My OED also has a notation regarding that fourth definition, which differs from yours by a few words and a world of meaning: "Frequently considered erron." Which does not match your OED's much stronger assertion of this meaning as having lost its correctness.
I suspected that the OED editors changed that sentence between the copyright dates of your edition and mine to reflect the changing status of this definition. To verify this, I pulled out my tried and true Merriam Webster Dictionary of English Usage (1989), which I have found to be a broad-minded arbiter of such usage disagreements. Here is what the MW editors have to say:
"The usage experts insist that enormity is improperly used to denote large size and is properly used only to denote wickedness, outrage, or crime. Enormousness is the word recommended for large size. This recommendation from Strunk & White 1979 for enormity is typical: "Use only in the sense 'monstrous wickedness.'" The recommendation is not just simple, it is an oversimplification, as the first definition of enormity in Webster's Second shows:
1. State or quality of exceeding a measure or rule, or of being immoderate, monstrous, or outrageous; as, the enormity of an offense.
This suggests a much wider range of application than just "monstrous wickedness." Let's have a look at some of these applications..."
The MW entry goes on for a full two pages to discuss the varied usages of this word, then states:
"The reasons for stigmatizing the size sense of enormity are not known. It was simply characterized without explanation by Henry Bradley, editor of the E volume of the OED (1893), in these words: 'this use is now regarded as incorrect.' The sense was labeled obsolete or rare in Webster 1909, but the labels were removed in Webster's Second, leaving the sense unstigmatized."

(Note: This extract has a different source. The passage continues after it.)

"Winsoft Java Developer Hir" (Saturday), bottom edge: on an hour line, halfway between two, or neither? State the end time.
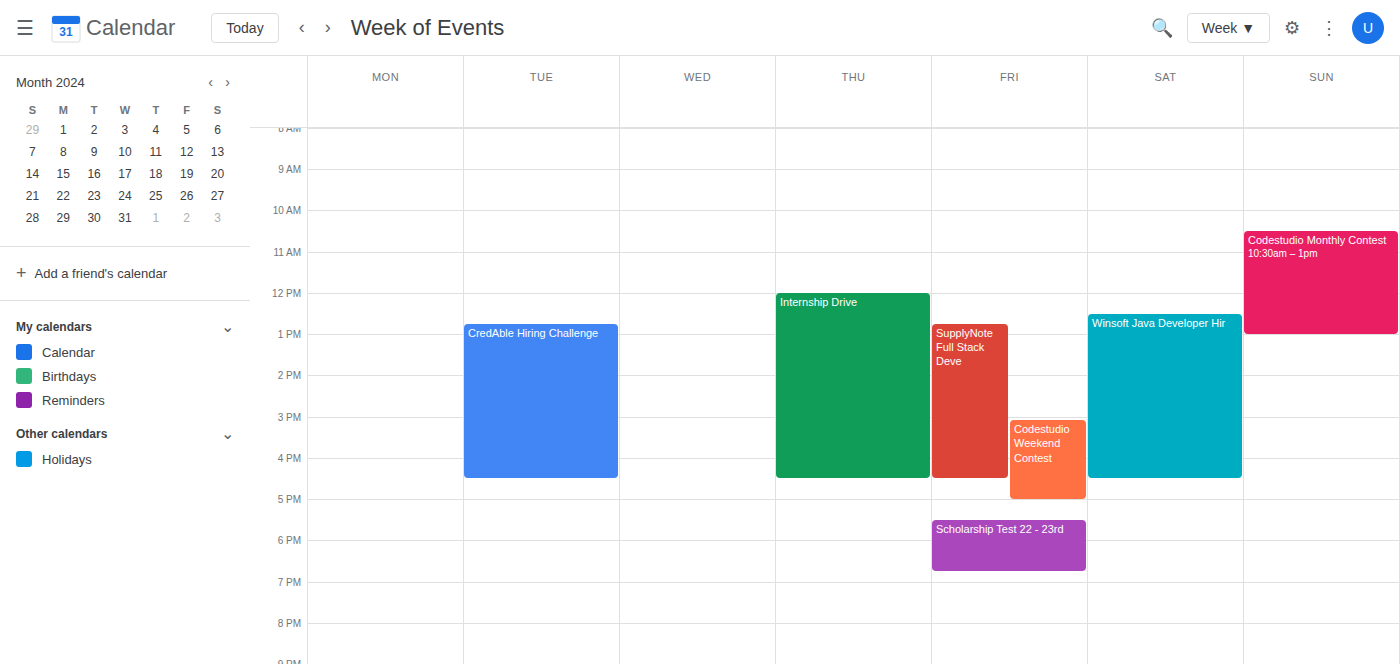
16:30 -- halfway between the 16:00 and 17:00 lines.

The MW editors then offer commentary from two sources:
"...I think the time has come to abandon the ramparts on 'enormity's' connotation of wickedness." William Safire, New York Times, 8 Mar. 1981
"Conservatives hold that enormity means only 'extreme badness,' never 'enormous size.' We feel that this rule is obsolete and that it is acceptable to use the word in either sense, or in both at once." Reader's Digest, 1983.
"We agree with these two commenters. We have seen that there is no basis for the 'rule' at all. We suggest that you follow the writers rather than the critics: writers use enormity with a richness and subtlety that the critics have failed to take account of. The stigmatized sense is entirely standard and has been for more than a century and a half."
I enjoy the MW editors because they have a healthy disrespect for critics who hold to old standards while new usages pass them by. One of the joys of language is that it constantly shifts and evolves (and sometimes goes backwards, but that's a whole different post). In this instance, I agree with the MW editors: enormity in the sense of size is a maligned but perfectly acceptable usage.